Man Released Without Monitoring Device, Causes Deadly Crash

POSTED: 5:13 pm CST November 5, 2009
UPDATED: 6:54 pm CST November 5, 2009

A suspected drunken driver was not properly monitored by the court, police said.

Related: Watch This Story | Video | Video: Child's Family Outraged | Images | Video

On Friday, Oct. 30, Judge Mark Fishburn signed an order placing Thompson to be released from jail on house arrest. Once he was released, he was supposed to wear an electronic monitoring device.

Later that same day, Percy Thompson left jail, but never got his ankle bracelet.

On Halloween night, police said, he caused the crash that killed 3-year-old Darius Buchanan on Brick Church Pike. Thompson had a blood alcohol level three times the legal limit when he crashed.

"The electronic monitoring installation operation is an 8 a.m. to 4:30 p.m., Monday-through-Friday operation," said trial courts administrator Larry Stevenson. "So by the time he was released on Friday evening at 8 o'clock, that office was closed."

Because of the way the system works, no rules were broken.

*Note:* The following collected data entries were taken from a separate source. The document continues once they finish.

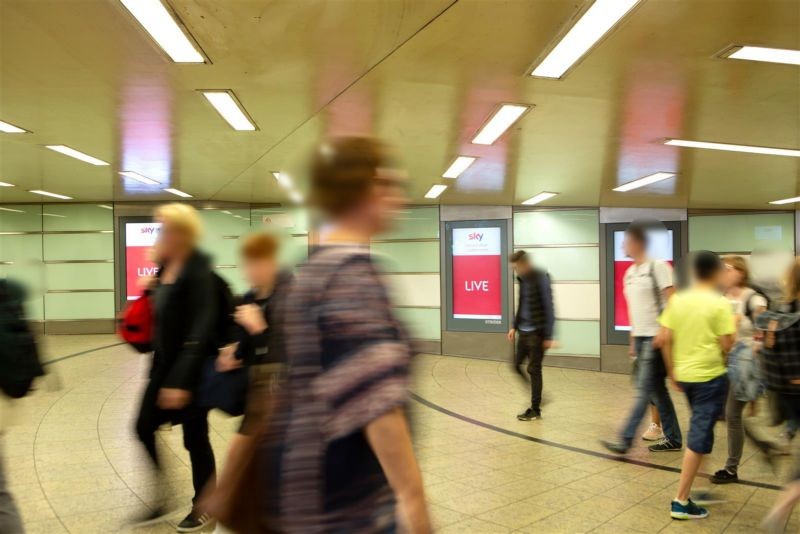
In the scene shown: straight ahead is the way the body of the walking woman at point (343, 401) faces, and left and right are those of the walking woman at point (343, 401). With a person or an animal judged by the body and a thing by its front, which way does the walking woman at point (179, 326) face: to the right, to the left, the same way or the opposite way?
the opposite way

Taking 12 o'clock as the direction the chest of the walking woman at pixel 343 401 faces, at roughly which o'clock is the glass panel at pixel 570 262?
The glass panel is roughly at 10 o'clock from the walking woman.

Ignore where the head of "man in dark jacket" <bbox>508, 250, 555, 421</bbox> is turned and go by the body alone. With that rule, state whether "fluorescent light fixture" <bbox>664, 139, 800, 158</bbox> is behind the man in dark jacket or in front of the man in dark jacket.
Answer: behind

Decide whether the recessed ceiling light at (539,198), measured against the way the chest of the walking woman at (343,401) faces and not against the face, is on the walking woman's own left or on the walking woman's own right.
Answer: on the walking woman's own left

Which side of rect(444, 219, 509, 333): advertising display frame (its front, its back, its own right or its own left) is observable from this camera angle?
front

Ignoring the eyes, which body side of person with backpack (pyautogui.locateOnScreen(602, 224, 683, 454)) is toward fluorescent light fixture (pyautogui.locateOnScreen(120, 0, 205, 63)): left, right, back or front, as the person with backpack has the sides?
front

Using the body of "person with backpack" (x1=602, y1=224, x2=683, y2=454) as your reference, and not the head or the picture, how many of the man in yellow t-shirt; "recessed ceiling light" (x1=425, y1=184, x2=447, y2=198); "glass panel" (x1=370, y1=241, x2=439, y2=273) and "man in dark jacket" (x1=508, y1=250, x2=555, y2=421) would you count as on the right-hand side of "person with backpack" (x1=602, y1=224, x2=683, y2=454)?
3

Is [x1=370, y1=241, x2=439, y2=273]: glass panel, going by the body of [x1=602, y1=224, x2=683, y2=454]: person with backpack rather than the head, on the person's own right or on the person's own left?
on the person's own right

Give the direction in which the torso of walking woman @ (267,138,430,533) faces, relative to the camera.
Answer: to the viewer's right

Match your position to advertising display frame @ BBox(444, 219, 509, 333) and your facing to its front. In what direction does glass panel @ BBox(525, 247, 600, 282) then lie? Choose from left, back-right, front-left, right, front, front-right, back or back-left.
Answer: left

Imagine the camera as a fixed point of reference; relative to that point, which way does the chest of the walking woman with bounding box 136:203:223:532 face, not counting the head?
to the viewer's left

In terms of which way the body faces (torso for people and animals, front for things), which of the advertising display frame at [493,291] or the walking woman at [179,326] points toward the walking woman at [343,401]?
the advertising display frame

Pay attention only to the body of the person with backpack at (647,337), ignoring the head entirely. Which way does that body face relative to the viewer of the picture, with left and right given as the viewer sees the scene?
facing the viewer and to the left of the viewer

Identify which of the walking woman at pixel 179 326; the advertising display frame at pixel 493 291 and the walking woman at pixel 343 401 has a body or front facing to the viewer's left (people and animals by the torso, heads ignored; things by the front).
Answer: the walking woman at pixel 179 326

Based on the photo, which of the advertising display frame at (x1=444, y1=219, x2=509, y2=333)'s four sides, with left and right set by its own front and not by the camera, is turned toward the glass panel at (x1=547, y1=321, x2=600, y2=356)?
left

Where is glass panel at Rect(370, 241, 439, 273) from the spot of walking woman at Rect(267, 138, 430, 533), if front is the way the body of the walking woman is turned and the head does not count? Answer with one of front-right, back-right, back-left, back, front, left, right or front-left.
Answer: left
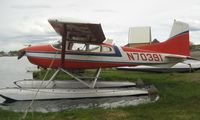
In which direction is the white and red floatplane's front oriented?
to the viewer's left
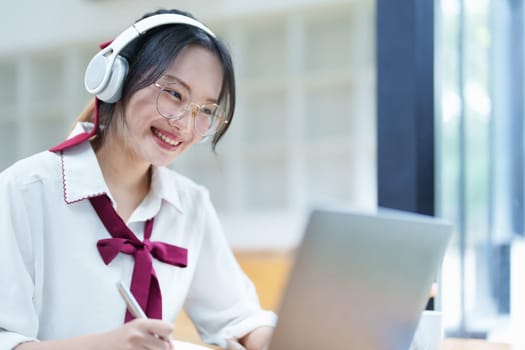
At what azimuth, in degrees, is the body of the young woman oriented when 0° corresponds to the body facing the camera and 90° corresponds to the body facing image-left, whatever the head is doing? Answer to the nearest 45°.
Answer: approximately 315°

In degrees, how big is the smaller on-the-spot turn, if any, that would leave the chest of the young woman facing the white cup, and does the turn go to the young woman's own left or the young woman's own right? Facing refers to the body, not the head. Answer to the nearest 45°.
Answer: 0° — they already face it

The fact he was released on Friday night meant he had until Monday morning to get the monitoring device.

"What you have to understand about electronic monitoring is it's a tool, not a guarantee," Stevenson said.

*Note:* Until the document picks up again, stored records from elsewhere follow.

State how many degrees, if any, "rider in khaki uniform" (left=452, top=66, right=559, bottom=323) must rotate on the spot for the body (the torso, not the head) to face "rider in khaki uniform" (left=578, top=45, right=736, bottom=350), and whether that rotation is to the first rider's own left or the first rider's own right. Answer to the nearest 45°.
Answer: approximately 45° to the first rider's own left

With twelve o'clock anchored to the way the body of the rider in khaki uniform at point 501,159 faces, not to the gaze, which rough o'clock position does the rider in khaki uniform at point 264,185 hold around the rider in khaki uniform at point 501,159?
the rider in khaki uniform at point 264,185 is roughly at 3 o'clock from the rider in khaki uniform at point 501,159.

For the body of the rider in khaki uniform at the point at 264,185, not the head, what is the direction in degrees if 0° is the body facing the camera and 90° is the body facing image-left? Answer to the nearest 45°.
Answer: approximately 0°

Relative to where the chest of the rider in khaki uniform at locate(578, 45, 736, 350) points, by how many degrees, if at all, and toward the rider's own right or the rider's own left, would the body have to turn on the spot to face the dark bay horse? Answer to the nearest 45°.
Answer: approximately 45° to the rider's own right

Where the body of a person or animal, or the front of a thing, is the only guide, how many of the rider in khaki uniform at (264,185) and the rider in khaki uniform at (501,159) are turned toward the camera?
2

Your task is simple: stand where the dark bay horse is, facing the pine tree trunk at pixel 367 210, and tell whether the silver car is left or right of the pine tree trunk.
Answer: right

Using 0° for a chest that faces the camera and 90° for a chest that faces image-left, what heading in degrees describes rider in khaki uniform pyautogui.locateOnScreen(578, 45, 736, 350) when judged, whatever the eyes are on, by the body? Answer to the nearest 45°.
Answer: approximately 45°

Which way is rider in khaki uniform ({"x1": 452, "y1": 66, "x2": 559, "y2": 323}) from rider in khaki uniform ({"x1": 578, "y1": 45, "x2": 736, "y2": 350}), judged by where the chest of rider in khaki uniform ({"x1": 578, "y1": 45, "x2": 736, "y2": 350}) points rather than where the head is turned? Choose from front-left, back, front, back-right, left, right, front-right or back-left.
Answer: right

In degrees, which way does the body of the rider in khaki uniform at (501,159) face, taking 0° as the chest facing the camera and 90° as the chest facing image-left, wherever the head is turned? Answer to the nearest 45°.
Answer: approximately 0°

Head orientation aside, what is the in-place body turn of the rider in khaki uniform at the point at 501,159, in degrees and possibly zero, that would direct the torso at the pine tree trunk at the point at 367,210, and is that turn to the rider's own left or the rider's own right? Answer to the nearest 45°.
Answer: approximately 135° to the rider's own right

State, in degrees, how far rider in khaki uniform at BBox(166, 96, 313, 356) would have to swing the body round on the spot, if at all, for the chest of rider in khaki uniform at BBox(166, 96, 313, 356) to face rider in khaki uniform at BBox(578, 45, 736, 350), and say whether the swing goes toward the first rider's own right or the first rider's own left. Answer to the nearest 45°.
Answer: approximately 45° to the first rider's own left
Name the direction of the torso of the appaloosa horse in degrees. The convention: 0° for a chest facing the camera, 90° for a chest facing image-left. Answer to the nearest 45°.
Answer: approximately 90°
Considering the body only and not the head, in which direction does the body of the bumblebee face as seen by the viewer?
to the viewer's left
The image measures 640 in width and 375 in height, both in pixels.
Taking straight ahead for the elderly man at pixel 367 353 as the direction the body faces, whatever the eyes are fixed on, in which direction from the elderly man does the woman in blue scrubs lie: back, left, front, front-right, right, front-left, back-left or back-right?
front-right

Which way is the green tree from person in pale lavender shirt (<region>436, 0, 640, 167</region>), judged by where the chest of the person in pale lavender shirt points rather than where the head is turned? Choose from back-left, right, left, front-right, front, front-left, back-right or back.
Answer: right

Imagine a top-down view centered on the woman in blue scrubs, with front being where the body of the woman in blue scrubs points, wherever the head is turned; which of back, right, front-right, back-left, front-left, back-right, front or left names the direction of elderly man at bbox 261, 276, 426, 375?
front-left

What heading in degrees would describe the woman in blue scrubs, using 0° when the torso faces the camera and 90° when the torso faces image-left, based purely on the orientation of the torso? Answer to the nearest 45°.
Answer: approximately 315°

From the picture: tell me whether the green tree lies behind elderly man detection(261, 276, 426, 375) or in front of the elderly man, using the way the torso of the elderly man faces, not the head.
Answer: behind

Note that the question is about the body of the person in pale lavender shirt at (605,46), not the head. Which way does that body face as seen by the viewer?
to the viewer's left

Even if he were wearing the monitoring device, the matter wouldn't have been addressed until Monday morning.

"Nobody is going to immediately show up and pick you up and take you directly to jail," Stevenson said. "That's not the way the system works."

A Metro Jail spokeswoman said the jail gets paperwork from the courts telling it when to release someone and that is really the only part the jail plays.

Thompson had been in jail since Aug. 29 on charges of vandalism, disorderly conduct, assault, trespassing and violating probation.

The new vehicular homicide charges he now faces from Sunday's fatal crash could possibly keep him in jail for years.

The Department of Safety said that despite being caught and charged eight times for driving on a suspended license, Thompson did have a valid Tennessee drivers license at the time of Sunday's crash.

Thompson, in court Thursday morning, has been charged with several counts, including vehicular homicide and evading arrest.

Thursday, three witnesses testified that Thompson was driving erratically the night of the crash.

The judge bound his case over to a grand jury.